SOURCE MATERIAL START

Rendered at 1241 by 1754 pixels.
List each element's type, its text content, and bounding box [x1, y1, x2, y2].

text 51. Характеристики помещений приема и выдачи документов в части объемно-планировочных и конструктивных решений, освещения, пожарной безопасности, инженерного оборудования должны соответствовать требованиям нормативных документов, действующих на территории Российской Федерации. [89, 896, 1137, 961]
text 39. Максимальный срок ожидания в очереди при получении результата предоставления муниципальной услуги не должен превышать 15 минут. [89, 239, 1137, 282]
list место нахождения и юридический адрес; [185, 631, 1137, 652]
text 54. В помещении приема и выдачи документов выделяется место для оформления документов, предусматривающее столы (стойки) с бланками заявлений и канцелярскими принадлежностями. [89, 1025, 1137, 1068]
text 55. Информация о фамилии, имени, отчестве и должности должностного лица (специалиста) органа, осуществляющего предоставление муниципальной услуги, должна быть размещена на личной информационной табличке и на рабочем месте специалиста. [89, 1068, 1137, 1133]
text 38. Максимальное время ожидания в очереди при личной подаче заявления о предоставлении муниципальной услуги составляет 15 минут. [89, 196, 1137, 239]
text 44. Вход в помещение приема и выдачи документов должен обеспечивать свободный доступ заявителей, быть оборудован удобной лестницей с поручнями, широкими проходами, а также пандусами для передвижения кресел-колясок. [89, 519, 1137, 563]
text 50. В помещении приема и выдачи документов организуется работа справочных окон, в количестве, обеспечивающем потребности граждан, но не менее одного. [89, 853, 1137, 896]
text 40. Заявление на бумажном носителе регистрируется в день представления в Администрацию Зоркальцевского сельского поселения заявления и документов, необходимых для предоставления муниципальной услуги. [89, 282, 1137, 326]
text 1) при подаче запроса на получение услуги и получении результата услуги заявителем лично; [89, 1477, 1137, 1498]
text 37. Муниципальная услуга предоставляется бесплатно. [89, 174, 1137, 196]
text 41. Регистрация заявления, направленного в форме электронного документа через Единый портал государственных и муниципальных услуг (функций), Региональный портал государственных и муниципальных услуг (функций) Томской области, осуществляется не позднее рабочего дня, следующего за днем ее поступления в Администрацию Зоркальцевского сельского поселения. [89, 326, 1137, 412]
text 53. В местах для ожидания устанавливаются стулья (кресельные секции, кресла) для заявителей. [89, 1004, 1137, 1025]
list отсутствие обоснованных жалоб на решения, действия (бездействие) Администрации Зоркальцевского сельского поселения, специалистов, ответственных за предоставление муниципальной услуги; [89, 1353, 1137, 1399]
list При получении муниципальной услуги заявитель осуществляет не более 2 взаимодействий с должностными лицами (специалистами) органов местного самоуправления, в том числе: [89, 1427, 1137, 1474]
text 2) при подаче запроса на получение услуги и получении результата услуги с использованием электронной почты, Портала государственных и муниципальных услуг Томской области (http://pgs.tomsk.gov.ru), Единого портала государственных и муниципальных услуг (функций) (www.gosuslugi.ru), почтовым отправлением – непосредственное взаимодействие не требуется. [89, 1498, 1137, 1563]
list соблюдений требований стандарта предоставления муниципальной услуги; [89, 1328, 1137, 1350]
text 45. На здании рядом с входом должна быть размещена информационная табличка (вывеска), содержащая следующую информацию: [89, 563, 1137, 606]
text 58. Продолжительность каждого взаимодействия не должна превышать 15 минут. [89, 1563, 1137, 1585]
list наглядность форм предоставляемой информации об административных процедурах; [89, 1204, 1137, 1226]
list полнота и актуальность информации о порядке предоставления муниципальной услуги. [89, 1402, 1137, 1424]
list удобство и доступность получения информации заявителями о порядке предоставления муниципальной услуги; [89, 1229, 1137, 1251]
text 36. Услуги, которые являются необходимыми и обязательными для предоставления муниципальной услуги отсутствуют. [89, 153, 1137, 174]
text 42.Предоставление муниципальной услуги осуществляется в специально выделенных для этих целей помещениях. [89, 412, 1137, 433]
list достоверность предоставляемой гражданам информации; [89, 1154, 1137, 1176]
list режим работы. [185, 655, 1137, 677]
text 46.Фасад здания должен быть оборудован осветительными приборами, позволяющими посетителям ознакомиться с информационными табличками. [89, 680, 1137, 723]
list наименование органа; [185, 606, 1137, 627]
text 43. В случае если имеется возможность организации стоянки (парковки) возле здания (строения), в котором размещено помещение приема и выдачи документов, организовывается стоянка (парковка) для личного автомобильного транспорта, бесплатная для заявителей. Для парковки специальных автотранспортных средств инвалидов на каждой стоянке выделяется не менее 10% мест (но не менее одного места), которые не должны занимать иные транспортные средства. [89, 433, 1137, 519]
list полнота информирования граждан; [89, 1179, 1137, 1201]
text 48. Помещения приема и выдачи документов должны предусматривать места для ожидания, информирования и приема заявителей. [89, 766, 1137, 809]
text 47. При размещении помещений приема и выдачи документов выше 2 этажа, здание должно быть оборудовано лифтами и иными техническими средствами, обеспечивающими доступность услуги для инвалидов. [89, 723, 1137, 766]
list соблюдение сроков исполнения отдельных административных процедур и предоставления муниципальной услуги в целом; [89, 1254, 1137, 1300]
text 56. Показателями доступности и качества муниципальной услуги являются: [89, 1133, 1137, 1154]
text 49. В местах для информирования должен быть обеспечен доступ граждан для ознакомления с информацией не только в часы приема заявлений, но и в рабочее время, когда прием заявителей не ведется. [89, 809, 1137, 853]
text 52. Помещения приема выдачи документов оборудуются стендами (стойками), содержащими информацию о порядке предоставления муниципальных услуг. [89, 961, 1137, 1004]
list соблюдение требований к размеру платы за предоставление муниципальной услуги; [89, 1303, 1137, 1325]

SOURCE MATERIAL END

TASK DIRECTIONS:
Write out the records in full, exactly as they appear above.

SOLVED PROBLEM:
Rendered at 1241 by 1754 pixels.
List each element's type, its text content, and bounding box [x1, y1, x2, y2].

text 51. Характеристики помещений приема и выдачи документов в части объемно-планировочных и конструктивных решений, освещения, пожарной безопасности, инженерного оборудования должны соответствовать требованиям нормативных документов, действующих на территории Российской Федерации. [89, 896, 1137, 961]
text 39. Максимальный срок ожидания в очереди при получении результата предоставления муниципальной услуги не должен превышать 15 минут. [89, 239, 1137, 282]
list место нахождения и юридический адрес; [185, 631, 1137, 652]
text 54. В помещении приема и выдачи документов выделяется место для оформления документов, предусматривающее столы (стойки) с бланками заявлений и канцелярскими принадлежностями. [89, 1025, 1137, 1068]
text 55. Информация о фамилии, имени, отчестве и должности должностного лица (специалиста) органа, осуществляющего предоставление муниципальной услуги, должна быть размещена на личной информационной табличке и на рабочем месте специалиста. [89, 1068, 1137, 1133]
text 38. Максимальное время ожидания в очереди при личной подаче заявления о предоставлении муниципальной услуги составляет 15 минут. [89, 196, 1137, 239]
text 44. Вход в помещение приема и выдачи документов должен обеспечивать свободный доступ заявителей, быть оборудован удобной лестницей с поручнями, широкими проходами, а также пандусами для передвижения кресел-колясок. [89, 519, 1137, 563]
text 50. В помещении приема и выдачи документов организуется работа справочных окон, в количестве, обеспечивающем потребности граждан, но не менее одного. [89, 853, 1137, 896]
text 40. Заявление на бумажном носителе регистрируется в день представления в Администрацию Зоркальцевского сельского поселения заявления и документов, необходимых для предоставления муниципальной услуги. [89, 282, 1137, 326]
text 1) при подаче запроса на получение услуги и получении результата услуги заявителем лично; [89, 1477, 1137, 1498]
text 37. Муниципальная услуга предоставляется бесплатно. [89, 174, 1137, 196]
text 41. Регистрация заявления, направленного в форме электронного документа через Единый портал государственных и муниципальных услуг (функций), Региональный портал государственных и муниципальных услуг (функций) Томской области, осуществляется не позднее рабочего дня, следующего за днем ее поступления в Администрацию Зоркальцевского сельского поселения. [89, 326, 1137, 412]
text 53. В местах для ожидания устанавливаются стулья (кресельные секции, кресла) для заявителей. [89, 1004, 1137, 1025]
list отсутствие обоснованных жалоб на решения, действия (бездействие) Администрации Зоркальцевского сельского поселения, специалистов, ответственных за предоставление муниципальной услуги; [89, 1353, 1137, 1399]
list При получении муниципальной услуги заявитель осуществляет не более 2 взаимодействий с должностными лицами (специалистами) органов местного самоуправления, в том числе: [89, 1427, 1137, 1474]
text 2) при подаче запроса на получение услуги и получении результата услуги с использованием электронной почты, Портала государственных и муниципальных услуг Томской области (http://pgs.tomsk.gov.ru), Единого портала государственных и муниципальных услуг (функций) (www.gosuslugi.ru), почтовым отправлением – непосредственное взаимодействие не требуется. [89, 1498, 1137, 1563]
list соблюдений требований стандарта предоставления муниципальной услуги; [89, 1328, 1137, 1350]
text 45. На здании рядом с входом должна быть размещена информационная табличка (вывеска), содержащая следующую информацию: [89, 563, 1137, 606]
text 58. Продолжительность каждого взаимодействия не должна превышать 15 минут. [89, 1563, 1137, 1585]
list наглядность форм предоставляемой информации об административных процедурах; [89, 1204, 1137, 1226]
list полнота и актуальность информации о порядке предоставления муниципальной услуги. [89, 1402, 1137, 1424]
list удобство и доступность получения информации заявителями о порядке предоставления муниципальной услуги; [89, 1229, 1137, 1251]
text 36. Услуги, которые являются необходимыми и обязательными для предоставления муниципальной услуги отсутствуют. [89, 153, 1137, 174]
text 42.Предоставление муниципальной услуги осуществляется в специально выделенных для этих целей помещениях. [89, 412, 1137, 433]
list достоверность предоставляемой гражданам информации; [89, 1154, 1137, 1176]
list режим работы. [185, 655, 1137, 677]
text 46.Фасад здания должен быть оборудован осветительными приборами, позволяющими посетителям ознакомиться с информационными табличками. [89, 680, 1137, 723]
list наименование органа; [185, 606, 1137, 627]
text 43. В случае если имеется возможность организации стоянки (парковки) возле здания (строения), в котором размещено помещение приема и выдачи документов, организовывается стоянка (парковка) для личного автомобильного транспорта, бесплатная для заявителей. Для парковки специальных автотранспортных средств инвалидов на каждой стоянке выделяется не менее 10% мест (но не менее одного места), которые не должны занимать иные транспортные средства. [89, 433, 1137, 519]
list полнота информирования граждан; [89, 1179, 1137, 1201]
text 48. Помещения приема и выдачи документов должны предусматривать места для ожидания, информирования и приема заявителей. [89, 766, 1137, 809]
text 47. При размещении помещений приема и выдачи документов выше 2 этажа, здание должно быть оборудовано лифтами и иными техническими средствами, обеспечивающими доступность услуги для инвалидов. [89, 723, 1137, 766]
list соблюдение сроков исполнения отдельных административных процедур и предоставления муниципальной услуги в целом; [89, 1254, 1137, 1300]
text 56. Показателями доступности и качества муниципальной услуги являются: [89, 1133, 1137, 1154]
text 49. В местах для информирования должен быть обеспечен доступ граждан для ознакомления с информацией не только в часы приема заявлений, но и в рабочее время, когда прием заявителей не ведется. [89, 809, 1137, 853]
text 52. Помещения приема выдачи документов оборудуются стендами (стойками), содержащими информацию о порядке предоставления муниципальных услуг. [89, 961, 1137, 1004]
list соблюдение требований к размеру платы за предоставление муниципальной услуги; [89, 1303, 1137, 1325]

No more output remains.